First, we claim if f\in L^{1}\left(\mathbb{R}^{d}\right), then \lim_{r\rightarrow0}\norm{f_{r}-f}1=0.
Note that for any r>0,

    \begin{align*} f_{r}\left(x\right) & =\frac{1}{m\left(B\left(x,r\right)\right)}\int_{B\left(x,r\right)}f\left(y\right)dy\\ & =\frac{1}{m\left(B\left(x,r\right)\right)}\int_{B\left(x,r\right)}f\left(-y\right)dy\\ & =\frac{1}{\omega_{d}r^{d}}\int_{B\left(0,r\right)}f\left(x-y\right)dy\\ & =\int_{\mathbb{R}^{d}}f\left(x-y\right)\frac{\chi_{B\left(0,r\right)}\left(y\right)}{\omega_{d}r^{d}}dy. \end{align*}

If we define \varphi\left(x\right)=\frac{\chi_{B\left(0,1\right)}\left(x\right)}{\omega_{d}}, then \varphi\ge0 and \int_{\mathbb{R}^{d}}\varphi\left(x\right)dx=1.
Define \varphi_{r}\left(x\right)=r^{-d}\varphi\left(x/r\right). Then \left\{ \varphi_{r}\right\} _{r>0} forms an approximation to the identity.

So

    \begin{align*} f_{r}\left(x\right) & =\int_{\mathbb{R}^{d}}f\left(x-y\right)\varphi_{r}\left(y\right)dy\\ & =\left(f*\varphi_{r}\right)\left(x\right). \end{align*}

This implies \lim_{r\rightarrow0}\norm{f_{r}-f}1=0. Therefore, f_{r_{k}}\rightarrow f, almost everywhere for a suitable sequence \left\{ r_{k}\right\} \rightarrow0. We are left to show that \lim_{r\rightarrow0}f_r\left(x\right) exists almost everywhere.

For this purpose, let us denote for each g\in L^{1}, and x\in\mathbb{R}^{d},

    \[ \omega\left(g\right)\left(x\right)=\left|\limsup_{r\rightarrow0}g_{r}\left(x\right)-\liminf_{r\rightarrow0}g_{r}\left(x\right)\right| \]

where g_{r} is defined like f_{r}. The above quantity represents the oscillation of the family \left\{ g_{r}\right\}, as r\rightarrow0.

Before to prove our theorem, we investigate the property of \omega\left(g\right)\left(x\right) first.
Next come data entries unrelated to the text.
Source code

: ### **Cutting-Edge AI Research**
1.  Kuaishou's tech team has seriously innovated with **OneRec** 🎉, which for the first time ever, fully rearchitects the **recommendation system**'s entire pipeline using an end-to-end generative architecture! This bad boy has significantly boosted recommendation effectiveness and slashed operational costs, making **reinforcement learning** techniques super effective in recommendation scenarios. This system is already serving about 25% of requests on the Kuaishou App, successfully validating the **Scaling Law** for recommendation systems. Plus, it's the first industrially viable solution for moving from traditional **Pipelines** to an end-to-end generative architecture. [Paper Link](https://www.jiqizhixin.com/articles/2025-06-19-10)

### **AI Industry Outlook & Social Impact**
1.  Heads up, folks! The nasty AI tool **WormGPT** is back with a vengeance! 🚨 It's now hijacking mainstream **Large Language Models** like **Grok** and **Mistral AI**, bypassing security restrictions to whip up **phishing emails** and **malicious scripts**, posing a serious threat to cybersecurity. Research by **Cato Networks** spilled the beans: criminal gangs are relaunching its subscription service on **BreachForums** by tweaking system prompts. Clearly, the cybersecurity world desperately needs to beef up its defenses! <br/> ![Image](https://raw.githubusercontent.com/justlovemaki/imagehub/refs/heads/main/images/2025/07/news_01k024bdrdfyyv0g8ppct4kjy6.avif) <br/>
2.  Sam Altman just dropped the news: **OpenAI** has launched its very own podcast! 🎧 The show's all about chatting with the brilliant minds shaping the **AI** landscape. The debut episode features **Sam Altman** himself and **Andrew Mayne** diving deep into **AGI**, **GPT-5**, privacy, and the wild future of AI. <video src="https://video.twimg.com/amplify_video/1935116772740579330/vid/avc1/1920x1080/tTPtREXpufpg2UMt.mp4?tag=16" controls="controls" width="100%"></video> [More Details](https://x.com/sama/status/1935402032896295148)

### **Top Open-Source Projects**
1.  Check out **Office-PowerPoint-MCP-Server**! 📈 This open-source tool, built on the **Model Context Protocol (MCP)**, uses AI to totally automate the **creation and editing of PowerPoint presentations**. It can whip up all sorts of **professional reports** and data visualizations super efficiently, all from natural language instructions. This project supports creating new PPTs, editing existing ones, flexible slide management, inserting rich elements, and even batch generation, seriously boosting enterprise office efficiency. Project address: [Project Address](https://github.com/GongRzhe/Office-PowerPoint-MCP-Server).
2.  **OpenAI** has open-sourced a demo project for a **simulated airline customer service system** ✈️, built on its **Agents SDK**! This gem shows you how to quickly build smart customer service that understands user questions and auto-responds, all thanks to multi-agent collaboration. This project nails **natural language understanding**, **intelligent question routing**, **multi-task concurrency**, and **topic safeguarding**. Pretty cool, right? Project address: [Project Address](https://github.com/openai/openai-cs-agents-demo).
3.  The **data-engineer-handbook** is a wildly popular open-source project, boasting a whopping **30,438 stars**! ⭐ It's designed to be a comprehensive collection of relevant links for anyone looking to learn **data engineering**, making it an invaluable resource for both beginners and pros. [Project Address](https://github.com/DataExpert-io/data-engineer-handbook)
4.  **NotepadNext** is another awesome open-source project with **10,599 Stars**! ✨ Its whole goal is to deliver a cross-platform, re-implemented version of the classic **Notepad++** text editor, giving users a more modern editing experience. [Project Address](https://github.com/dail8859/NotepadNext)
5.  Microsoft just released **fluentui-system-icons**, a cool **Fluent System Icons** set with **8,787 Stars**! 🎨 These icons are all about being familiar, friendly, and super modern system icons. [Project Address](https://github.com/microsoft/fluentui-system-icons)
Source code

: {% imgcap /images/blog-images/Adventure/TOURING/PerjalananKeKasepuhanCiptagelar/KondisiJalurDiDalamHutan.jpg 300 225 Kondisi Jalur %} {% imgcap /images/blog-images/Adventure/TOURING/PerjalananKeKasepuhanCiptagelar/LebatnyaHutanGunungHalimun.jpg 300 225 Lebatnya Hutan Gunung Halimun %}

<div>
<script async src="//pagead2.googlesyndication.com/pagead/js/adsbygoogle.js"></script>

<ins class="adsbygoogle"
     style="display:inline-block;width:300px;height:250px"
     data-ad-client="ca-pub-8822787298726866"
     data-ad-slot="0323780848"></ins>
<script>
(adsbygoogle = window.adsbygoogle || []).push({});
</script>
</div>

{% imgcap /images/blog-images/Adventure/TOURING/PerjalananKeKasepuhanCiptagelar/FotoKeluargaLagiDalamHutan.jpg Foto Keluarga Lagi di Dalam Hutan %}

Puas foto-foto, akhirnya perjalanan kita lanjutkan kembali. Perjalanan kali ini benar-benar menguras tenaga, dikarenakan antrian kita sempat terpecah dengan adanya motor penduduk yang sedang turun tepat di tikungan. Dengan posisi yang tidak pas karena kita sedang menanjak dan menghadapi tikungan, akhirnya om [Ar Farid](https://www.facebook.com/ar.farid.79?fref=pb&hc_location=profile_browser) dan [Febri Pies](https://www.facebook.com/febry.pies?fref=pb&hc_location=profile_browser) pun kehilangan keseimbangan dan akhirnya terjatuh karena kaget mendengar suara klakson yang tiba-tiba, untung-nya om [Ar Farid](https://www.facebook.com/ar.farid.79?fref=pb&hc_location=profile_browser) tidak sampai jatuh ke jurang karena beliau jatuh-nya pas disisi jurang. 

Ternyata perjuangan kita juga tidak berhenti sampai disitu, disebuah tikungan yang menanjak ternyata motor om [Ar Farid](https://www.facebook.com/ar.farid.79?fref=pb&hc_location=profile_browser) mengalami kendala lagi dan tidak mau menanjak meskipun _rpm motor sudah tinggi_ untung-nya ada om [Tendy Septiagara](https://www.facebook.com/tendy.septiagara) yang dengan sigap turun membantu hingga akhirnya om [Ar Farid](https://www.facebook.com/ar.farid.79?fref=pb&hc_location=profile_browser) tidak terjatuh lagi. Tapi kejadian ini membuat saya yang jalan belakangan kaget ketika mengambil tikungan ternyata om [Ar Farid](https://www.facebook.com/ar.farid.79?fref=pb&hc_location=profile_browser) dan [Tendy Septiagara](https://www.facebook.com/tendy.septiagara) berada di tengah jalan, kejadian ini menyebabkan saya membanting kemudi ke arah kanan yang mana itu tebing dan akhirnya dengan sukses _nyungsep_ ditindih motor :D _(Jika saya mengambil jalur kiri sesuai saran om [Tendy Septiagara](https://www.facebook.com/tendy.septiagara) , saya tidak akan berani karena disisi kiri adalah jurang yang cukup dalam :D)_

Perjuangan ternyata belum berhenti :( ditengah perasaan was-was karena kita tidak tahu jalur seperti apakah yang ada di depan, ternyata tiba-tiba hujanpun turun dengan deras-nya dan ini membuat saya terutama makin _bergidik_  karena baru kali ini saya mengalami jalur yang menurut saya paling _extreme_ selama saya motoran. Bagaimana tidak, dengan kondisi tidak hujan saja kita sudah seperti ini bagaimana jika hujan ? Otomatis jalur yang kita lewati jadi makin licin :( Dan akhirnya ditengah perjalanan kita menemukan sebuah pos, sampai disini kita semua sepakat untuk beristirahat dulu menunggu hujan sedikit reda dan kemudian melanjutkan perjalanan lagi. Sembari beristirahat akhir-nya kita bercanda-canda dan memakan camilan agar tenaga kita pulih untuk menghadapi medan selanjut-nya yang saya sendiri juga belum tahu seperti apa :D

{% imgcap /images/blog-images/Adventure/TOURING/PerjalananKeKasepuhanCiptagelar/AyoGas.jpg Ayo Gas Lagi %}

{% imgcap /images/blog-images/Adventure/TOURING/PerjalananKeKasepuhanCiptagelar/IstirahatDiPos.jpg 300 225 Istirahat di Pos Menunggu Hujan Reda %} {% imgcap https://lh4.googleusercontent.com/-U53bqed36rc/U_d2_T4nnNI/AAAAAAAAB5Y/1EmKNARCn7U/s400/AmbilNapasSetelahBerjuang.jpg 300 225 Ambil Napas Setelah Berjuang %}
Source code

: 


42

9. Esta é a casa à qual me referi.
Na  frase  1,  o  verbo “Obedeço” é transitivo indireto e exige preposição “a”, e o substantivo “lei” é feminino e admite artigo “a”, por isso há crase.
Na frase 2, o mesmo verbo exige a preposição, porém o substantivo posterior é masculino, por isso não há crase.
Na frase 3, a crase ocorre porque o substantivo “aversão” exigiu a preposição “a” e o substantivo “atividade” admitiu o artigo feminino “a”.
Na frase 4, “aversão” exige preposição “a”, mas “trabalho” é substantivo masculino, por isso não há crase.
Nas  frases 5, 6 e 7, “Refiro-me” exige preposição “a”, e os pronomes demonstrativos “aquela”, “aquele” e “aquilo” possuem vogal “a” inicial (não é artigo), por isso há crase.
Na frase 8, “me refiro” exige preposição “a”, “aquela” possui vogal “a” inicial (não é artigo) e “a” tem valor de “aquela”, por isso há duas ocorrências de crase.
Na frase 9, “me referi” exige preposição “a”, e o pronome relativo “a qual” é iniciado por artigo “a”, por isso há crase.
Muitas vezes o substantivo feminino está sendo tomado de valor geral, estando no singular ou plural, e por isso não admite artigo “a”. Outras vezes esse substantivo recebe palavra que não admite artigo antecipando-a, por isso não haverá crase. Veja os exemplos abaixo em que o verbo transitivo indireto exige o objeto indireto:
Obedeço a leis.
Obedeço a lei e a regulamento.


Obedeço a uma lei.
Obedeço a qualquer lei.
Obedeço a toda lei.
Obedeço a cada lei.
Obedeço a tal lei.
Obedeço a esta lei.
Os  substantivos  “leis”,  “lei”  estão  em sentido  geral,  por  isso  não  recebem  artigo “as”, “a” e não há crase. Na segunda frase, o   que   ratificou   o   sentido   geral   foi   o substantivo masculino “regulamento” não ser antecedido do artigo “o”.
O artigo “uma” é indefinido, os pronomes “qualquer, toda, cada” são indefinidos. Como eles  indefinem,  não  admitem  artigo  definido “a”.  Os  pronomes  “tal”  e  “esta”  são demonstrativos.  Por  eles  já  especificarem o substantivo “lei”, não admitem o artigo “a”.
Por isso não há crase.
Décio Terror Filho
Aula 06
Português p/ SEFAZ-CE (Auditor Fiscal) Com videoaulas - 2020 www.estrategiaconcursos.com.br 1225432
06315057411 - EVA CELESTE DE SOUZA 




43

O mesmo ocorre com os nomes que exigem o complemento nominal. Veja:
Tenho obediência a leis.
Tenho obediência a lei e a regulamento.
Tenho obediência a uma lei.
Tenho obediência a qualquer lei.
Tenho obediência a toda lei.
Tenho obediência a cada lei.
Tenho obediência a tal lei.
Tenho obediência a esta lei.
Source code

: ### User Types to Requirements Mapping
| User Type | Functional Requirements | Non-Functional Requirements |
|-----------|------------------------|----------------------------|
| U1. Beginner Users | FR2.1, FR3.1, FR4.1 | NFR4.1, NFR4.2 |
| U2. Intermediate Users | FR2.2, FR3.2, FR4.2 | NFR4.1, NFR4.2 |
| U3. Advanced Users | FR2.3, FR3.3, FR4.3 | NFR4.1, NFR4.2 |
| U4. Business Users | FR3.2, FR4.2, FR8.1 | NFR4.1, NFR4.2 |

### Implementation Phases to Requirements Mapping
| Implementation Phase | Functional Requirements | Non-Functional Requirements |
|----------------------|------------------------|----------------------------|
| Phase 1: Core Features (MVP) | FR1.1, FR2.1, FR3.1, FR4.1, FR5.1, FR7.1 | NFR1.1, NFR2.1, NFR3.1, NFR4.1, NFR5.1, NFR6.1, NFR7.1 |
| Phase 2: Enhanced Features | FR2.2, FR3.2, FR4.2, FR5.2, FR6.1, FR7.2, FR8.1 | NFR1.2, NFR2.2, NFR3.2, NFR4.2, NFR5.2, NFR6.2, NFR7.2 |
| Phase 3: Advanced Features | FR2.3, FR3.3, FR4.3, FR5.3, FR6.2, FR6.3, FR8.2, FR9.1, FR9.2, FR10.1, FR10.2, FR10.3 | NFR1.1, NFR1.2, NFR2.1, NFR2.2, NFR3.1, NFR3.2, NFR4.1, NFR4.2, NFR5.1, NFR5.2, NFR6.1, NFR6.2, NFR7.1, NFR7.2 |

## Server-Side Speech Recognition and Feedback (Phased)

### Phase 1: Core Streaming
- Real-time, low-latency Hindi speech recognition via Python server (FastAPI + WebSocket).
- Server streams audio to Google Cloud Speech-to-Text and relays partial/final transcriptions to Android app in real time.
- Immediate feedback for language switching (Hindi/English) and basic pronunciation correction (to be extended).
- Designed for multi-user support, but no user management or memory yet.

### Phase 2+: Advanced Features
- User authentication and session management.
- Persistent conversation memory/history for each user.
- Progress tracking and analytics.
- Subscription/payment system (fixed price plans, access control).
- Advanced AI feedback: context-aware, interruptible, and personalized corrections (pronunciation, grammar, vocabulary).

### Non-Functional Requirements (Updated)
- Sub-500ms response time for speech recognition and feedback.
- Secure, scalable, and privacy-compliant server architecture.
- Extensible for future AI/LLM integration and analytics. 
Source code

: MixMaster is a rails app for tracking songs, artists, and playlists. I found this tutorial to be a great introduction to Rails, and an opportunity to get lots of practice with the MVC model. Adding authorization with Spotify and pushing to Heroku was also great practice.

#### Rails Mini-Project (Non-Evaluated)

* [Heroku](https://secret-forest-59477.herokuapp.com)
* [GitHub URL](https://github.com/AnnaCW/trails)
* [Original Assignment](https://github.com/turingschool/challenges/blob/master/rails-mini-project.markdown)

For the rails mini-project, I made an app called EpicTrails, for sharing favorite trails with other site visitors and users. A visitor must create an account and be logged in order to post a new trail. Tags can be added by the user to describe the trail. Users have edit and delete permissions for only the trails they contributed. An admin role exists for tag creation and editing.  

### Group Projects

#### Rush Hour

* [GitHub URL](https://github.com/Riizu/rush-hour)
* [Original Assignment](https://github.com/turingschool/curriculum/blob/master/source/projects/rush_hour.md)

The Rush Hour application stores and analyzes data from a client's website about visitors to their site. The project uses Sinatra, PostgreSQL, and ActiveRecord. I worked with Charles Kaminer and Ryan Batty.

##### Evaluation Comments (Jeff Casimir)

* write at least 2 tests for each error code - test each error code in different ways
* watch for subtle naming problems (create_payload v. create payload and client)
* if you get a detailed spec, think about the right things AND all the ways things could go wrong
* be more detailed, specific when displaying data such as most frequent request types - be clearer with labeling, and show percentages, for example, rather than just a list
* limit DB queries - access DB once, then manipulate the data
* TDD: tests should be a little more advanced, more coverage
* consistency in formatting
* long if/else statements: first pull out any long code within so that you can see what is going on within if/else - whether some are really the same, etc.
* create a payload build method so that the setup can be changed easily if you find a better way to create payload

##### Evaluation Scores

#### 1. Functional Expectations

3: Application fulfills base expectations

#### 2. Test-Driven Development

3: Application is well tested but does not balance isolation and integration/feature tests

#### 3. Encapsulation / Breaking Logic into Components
If g is continuous with compact support, then g_{r}\rightarrow g uniformly since as we saw before,

    \[ g_{r}\left(x\right)=\left(f*\varphi_{r}\right)\left(x\right) \]

and \left\{ \varphi_{r}\right\} _{r>0} is a family of good kernels since it is an approximation to the identity. Since g is continuous with compact support, g_{r} converges uniformly to g.

If g\in L^{1}\left(\mathbb{R}^{d}\right), then by weak-type inequality, we have

    \[ m\left(\left\{ x:2M\left(g\right)\left(x\right)>\varepsilon\right\} \right)\le\frac{2A}{\varepsilon}\norm g1. \]

However, since g_{r}\left(x\right)\le M\left(g\right)\left(x\right)
for all r>0, we have

    \[ \omega\left(g\right)\left(x\right)\le2M\left(g\right)\left(x\right). \]

Since C_{0}^{\infty}\left(\mathbb{R}^{d}\right) is dense in L^{1}\left(\mathbb{R}^{d}\right), every f\in L^{1}\left(\mathbb{R}^{d}\right) can be written as f=h+g where h is continuous with compact support and g=f-h\in L^{1}\left(\mathbb{R}^{d}\right).

Note that \omega\left(f\right)\le\omega\left(h\right)+\omega\left(g\right) and \omega\left(h\right)=0 since h is continuous with compact support. So

    \[ m\left(\left\{ x:\omega\left(f\right)\left(x\right)>\varepsilon\right\} \right)\le\frac{2A}{\varepsilon}\norm g1. \]

Since the norm of g can be chosen to be arbitrarily small, we get \omega f=0 almost everywhere. So we are done.